Assigned task:
Reproduce the text of all the entries below line for line, without any changes. Leave the pictures out of your answer.

Dataset:
|---|
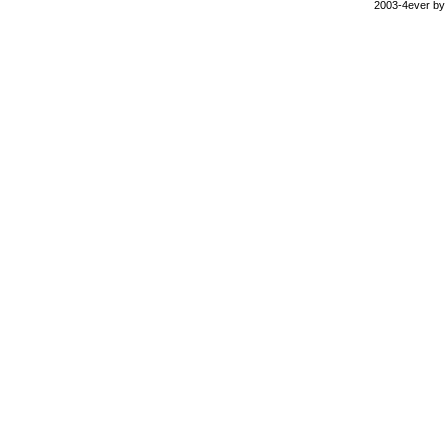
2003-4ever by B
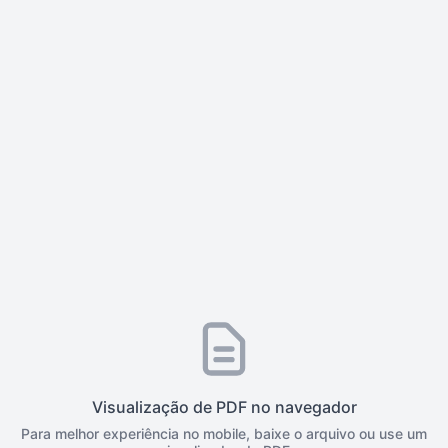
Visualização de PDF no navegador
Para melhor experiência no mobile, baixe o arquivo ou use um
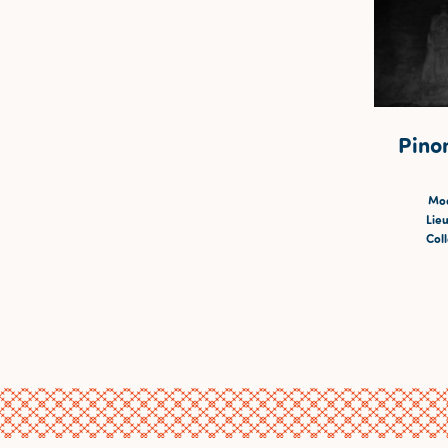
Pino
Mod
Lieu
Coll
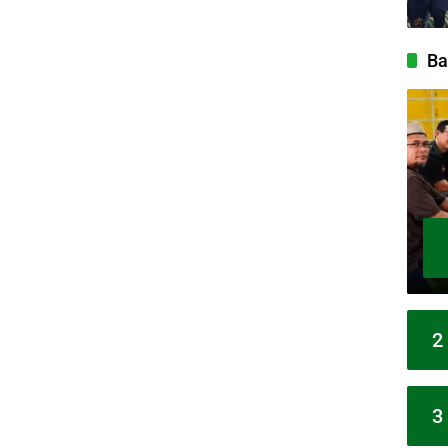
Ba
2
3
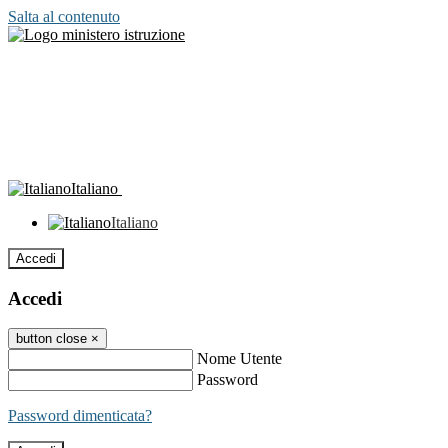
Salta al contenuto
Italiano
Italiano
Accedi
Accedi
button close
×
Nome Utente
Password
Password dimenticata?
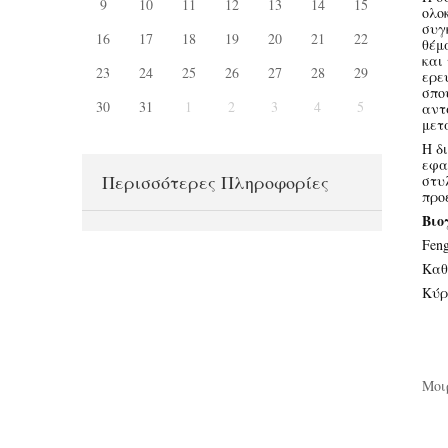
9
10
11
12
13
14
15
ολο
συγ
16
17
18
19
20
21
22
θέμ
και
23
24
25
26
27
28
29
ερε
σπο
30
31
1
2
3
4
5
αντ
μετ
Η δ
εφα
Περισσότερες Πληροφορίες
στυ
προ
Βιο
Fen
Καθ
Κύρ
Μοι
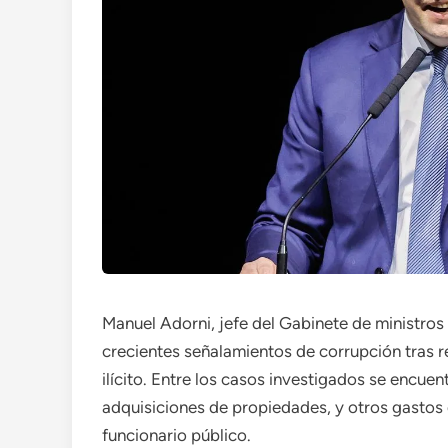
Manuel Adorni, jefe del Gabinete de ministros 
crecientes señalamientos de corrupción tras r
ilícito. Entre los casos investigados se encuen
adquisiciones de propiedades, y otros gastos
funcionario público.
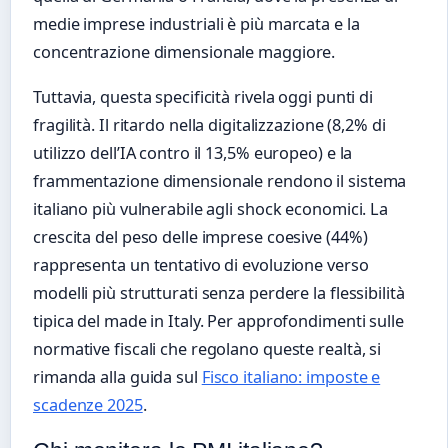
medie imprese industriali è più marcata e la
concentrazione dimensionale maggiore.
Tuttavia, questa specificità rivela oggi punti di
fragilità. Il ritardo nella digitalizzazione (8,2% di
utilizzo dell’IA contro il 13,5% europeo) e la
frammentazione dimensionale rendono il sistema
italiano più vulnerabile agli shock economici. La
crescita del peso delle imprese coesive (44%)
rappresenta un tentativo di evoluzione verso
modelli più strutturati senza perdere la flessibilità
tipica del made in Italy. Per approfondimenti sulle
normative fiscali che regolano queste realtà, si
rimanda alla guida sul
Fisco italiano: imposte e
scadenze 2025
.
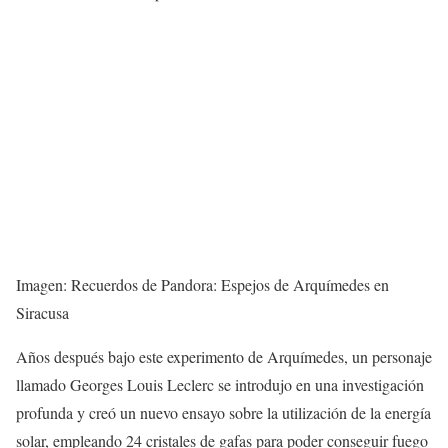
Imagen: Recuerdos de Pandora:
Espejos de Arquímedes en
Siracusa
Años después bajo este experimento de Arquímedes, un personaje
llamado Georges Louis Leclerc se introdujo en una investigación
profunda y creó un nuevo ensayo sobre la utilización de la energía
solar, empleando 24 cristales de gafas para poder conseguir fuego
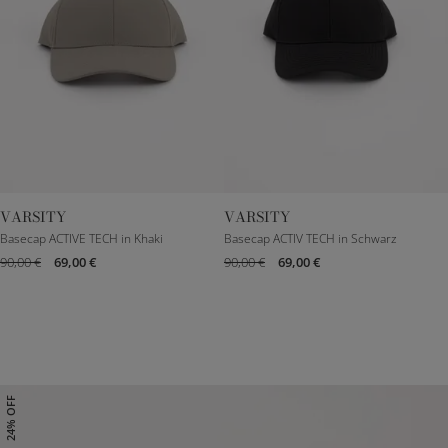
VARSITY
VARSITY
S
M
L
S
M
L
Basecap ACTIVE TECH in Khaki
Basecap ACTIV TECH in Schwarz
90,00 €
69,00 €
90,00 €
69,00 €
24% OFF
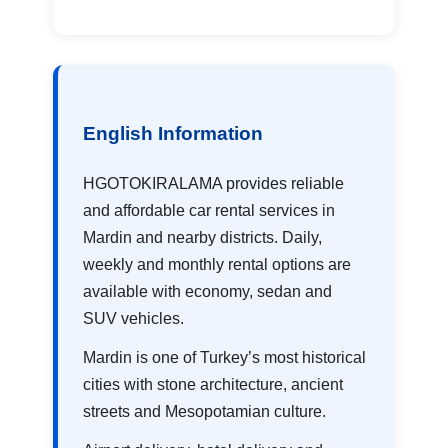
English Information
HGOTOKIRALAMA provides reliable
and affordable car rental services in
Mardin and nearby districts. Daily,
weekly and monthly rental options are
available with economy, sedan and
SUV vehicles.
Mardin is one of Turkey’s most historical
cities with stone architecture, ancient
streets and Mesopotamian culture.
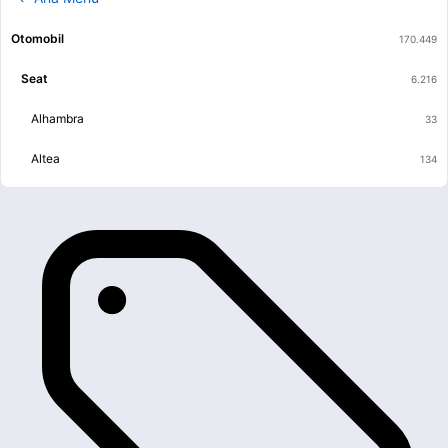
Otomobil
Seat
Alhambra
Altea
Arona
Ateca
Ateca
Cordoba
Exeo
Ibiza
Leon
|---|
Expected output:
2003-4ever by B
Visualização de PDF no navegador
Para melhor experiência no mobile, baixe o arquivo ou use um
Pino
Mod
Lieu
Coll
Ba
2
3
Salta al contenuto
Italiano
Italiano
Accedi
Accedi
button close
×
Nome Utente
Password
Password dimenticata?
9
10
11
12
13
14
15
ολο
συγ
16
17
18
19
20
21
22
θέμ
και
23
24
25
26
27
28
29
ερε
σπο
30
31
1
2
3
4
5
αντ
μετ
Η δ
εφα
Περισσότερες Πληροφορίες
στυ
προ
Βιο
Fen
Καθ
Κύρ
Μοι
Manuel Adorni, jefe del Gabinete de ministros 
crecientes señalamientos de corrupción tras r
ilícito. Entre los casos investigados se encuen
adquisiciones de propiedades, y otros gastos
funcionario público.
medie imprese industriali è più marcata e la
concentrazione dimensionale maggiore.
Tuttavia, questa specificità rivela oggi punti di
fragilità. Il ritardo nella digitalizzazione (8,2% di
utilizzo dell’IA contro il 13,5% europeo) e la
frammentazione dimensionale rendono il sistema
italiano più vulnerabile agli shock economici. La
crescita del peso delle imprese coesive (44%)
rappresenta un tentativo di evoluzione verso
modelli più strutturati senza perdere la flessibilità
tipica del made in Italy. Per approfondimenti sulle
normative fiscali che regolano queste realtà, si
rimanda alla guida sul
Fisco italiano: imposte e
scadenze 2025
.
Imagen: Recuerdos de Pandora:
Espejos de Arquímedes en
Siracusa
Años después bajo este experimento de Arquímedes, un personaje
llamado Georges Louis Leclerc se introdujo en una investigación
profunda y creó un nuevo ensayo sobre la utilización de la energía
solar, empleando 24 cristales de gafas para poder conseguir fuego
VARSITY
VARSITY
S
M
L
S
M
L
Basecap ACTIVE TECH in Khaki
Basecap ACTIV TECH in Schwarz
90,00 €
69,00 €
90,00 €
69,00 €
24% OFF
English Information
HGOTOKIRALAMA provides reliable
and affordable car rental services in
Mardin and nearby districts. Daily,
weekly and monthly rental options are
available with economy, sedan and
SUV vehicles.
Mardin is one of Turkey’s most historical
cities with stone architecture, ancient
streets and Mesopotamian culture.
Otomobil
Seat
Alhambra
Altea
Arona
Ateca
Ateca
Cordoba
Exeo
Ibiza
Leon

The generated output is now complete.